El aprovechamiento de esta "medicina de inmortalidad" consiste en ser 
curados de todo aquello que nos separa de Dios y de los demás. Ser 
curados por Cristo en la Eucaristía, por tanto, implica superar nuestro 
ensimismamiento. Tal como enseña Benedicto XVI, «Nutrirse de Cristo es 
el camino para no permanecer ajenos o indiferentes ante la suerte de los
 hermanos (…). Una espiritualidad eucarística, entonces, es un auténtico
 antídoto ante el individualismo y el egoísmo que a menudo caracterizan 
la vida cotidiana, lleva al redescubrimiento de la gratuidad, de la 
centralidad de las relaciones, a partir de la familia, con particular 
atención en aliviar las heridas de aquellas desintegradas».
Igual que aquellos que fueron curados de sus enfermedades tocando sus 
vestidos, nosotros también podemos ser curados de nuestro egoísmo y de 
nuestro aislamiento de los demás mediante la recepción de Nuestro Señor 
con fe.
«Apenas desembarcaron, le reconocieron»
Hoy contemplamos la fe de los habitantes de aquella región a la que llegó Jesús para llevar la salvación de las almas. El Señor es dueño del alma y del cuerpo; por eso, no dudaban en llevarle a sus enfermos: «Cuantos la tocaron quedaban salvados» (Mc 6,56). Tenemos hoy, como siempre, enfermos del alma y del cuerpo. Conviene que pongamos todos los medios humanos y sobrenaturales para acercar a nuestros parientes, amigos y conocidos al Señor. Lo podemos hacer, en primer lugar, rezando por ellos, pidiendo su salud espiritual y corporal. Si hay una enfermedad del cuerpo, no dudamos en enterarnos de si existe un tratamiento adecuado, si hay personas que puedan cuidarlo, etc.

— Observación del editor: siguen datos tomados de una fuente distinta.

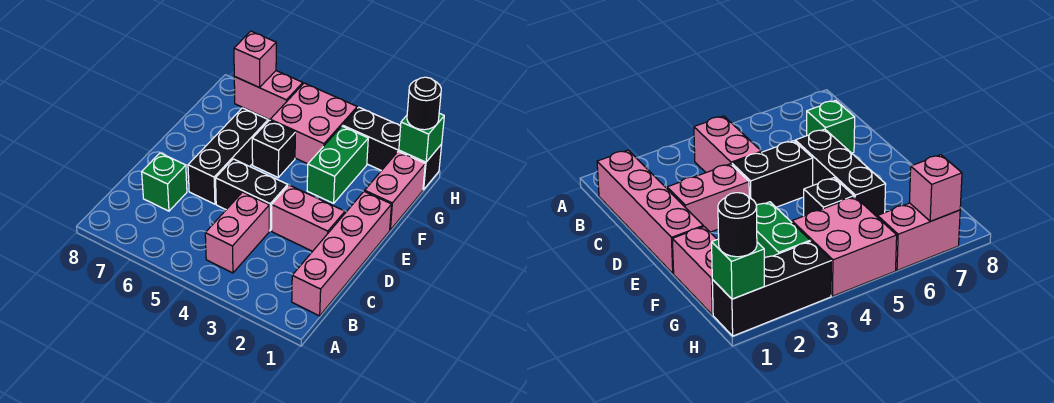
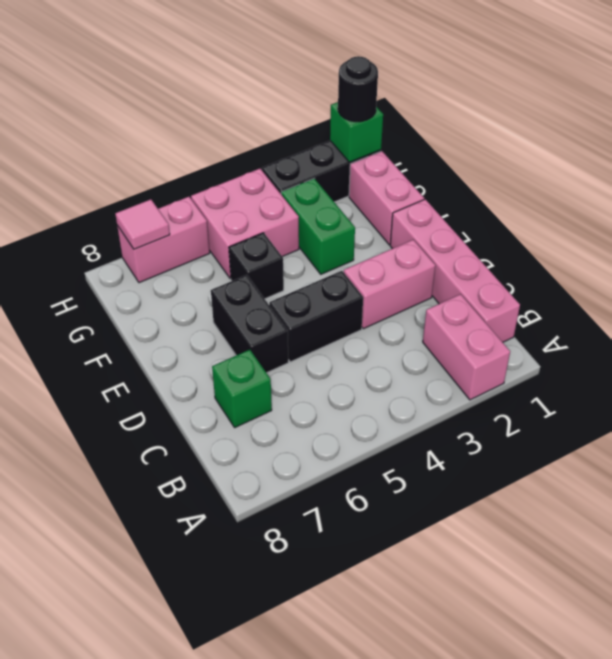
pink 1x2 brick [205,192,269,273] -> pink 1x2 brick moved to [423,294,510,400]
black 1x3 brick [188,108,268,204] -> black 1x2 brick [211,275,288,373]
pink 1x1 brick [234,31,276,88] -> pink 1x1 tile [115,199,170,249]

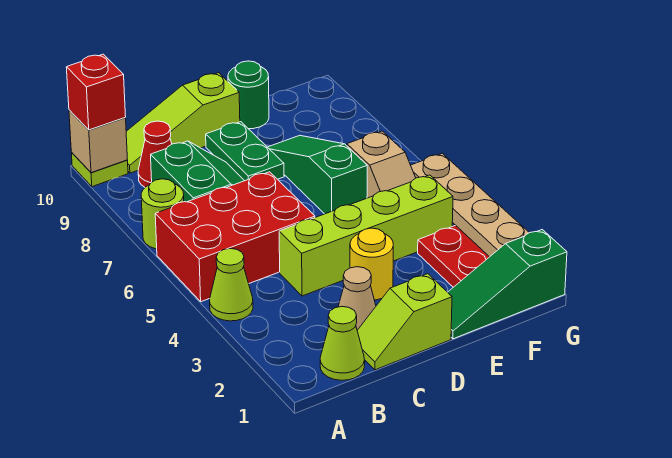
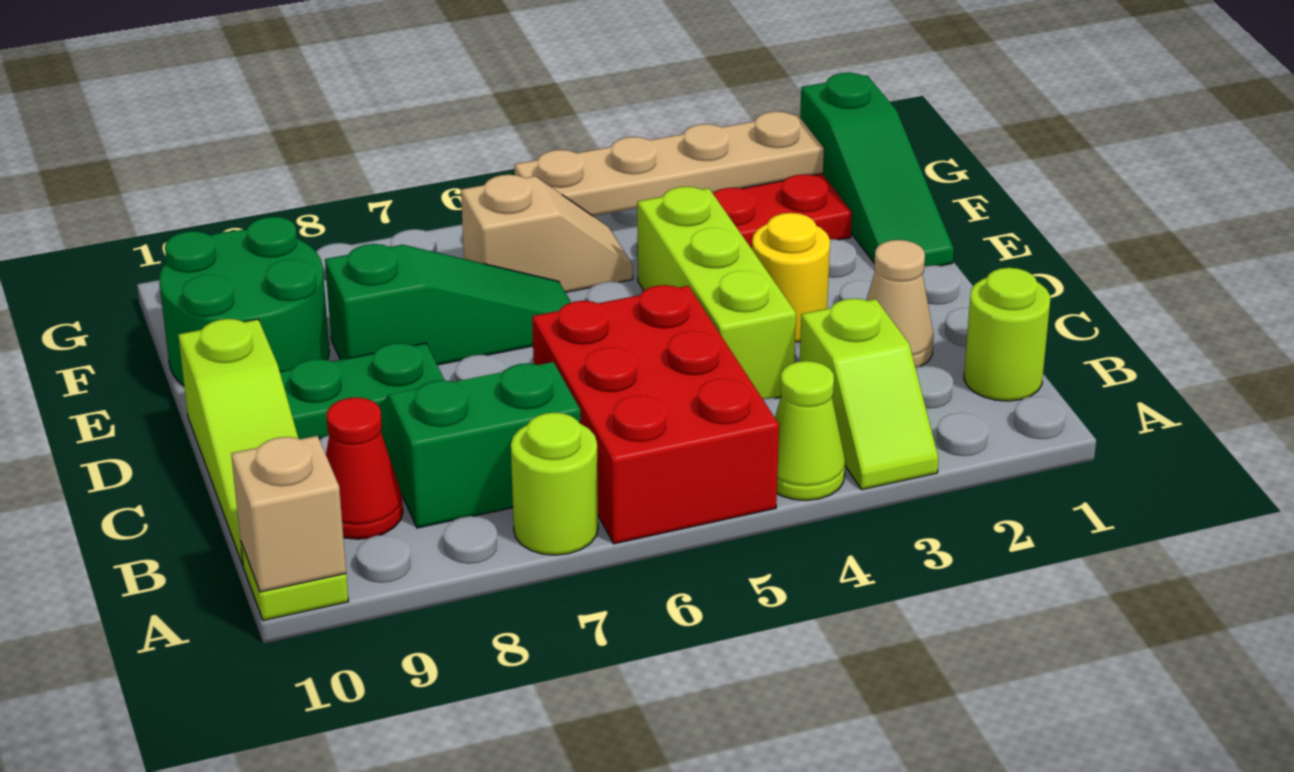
red 1x1 brick [66,54,126,130] -> none
lime 1x1 cone [320,307,365,380] -> lime 1x1 round brick [964,268,1050,401]
lime 1x2 slope [357,274,452,370] -> lime 1x2 slope moved to [800,299,939,490]
lime 1x4 brick [279,175,453,296] -> lime 1x3 brick [637,187,796,399]
green 1x3 slope [268,135,367,214] -> green 1x3 slope turned to [325,244,571,365]
green 1x1 round brick [228,61,269,129] -> green 2x2 round brick [159,217,329,386]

Cuando se trata de una “enfermedad” del alma (habitualmente, palpable externamente), como puede ser que un hijo, un hermano, un pariente no asista a Misa los domingos, aparte de rezar conviene hablarle del remedio, tal vez transmitiéndole de palabra algún pensamiento o alguna orientación motivadora que podamos nosotros mismos extraer del Magisterio (por ejemplo, de la Carta apostólica "El día del Señor" de Juan Pablo II, o de alguno de los puntos del Catecismo de la Iglesia).
Si el hermano “enfermo” es alguien constituido en pública autoridad que justifica o mantiene una ley injusta —como puede ser la despenalización del aborto—, no dudemos —además de orar— en buscar la oportunidad para transmitirle —de palabra o por escrito— nuestro testimonio acerca de la verdad.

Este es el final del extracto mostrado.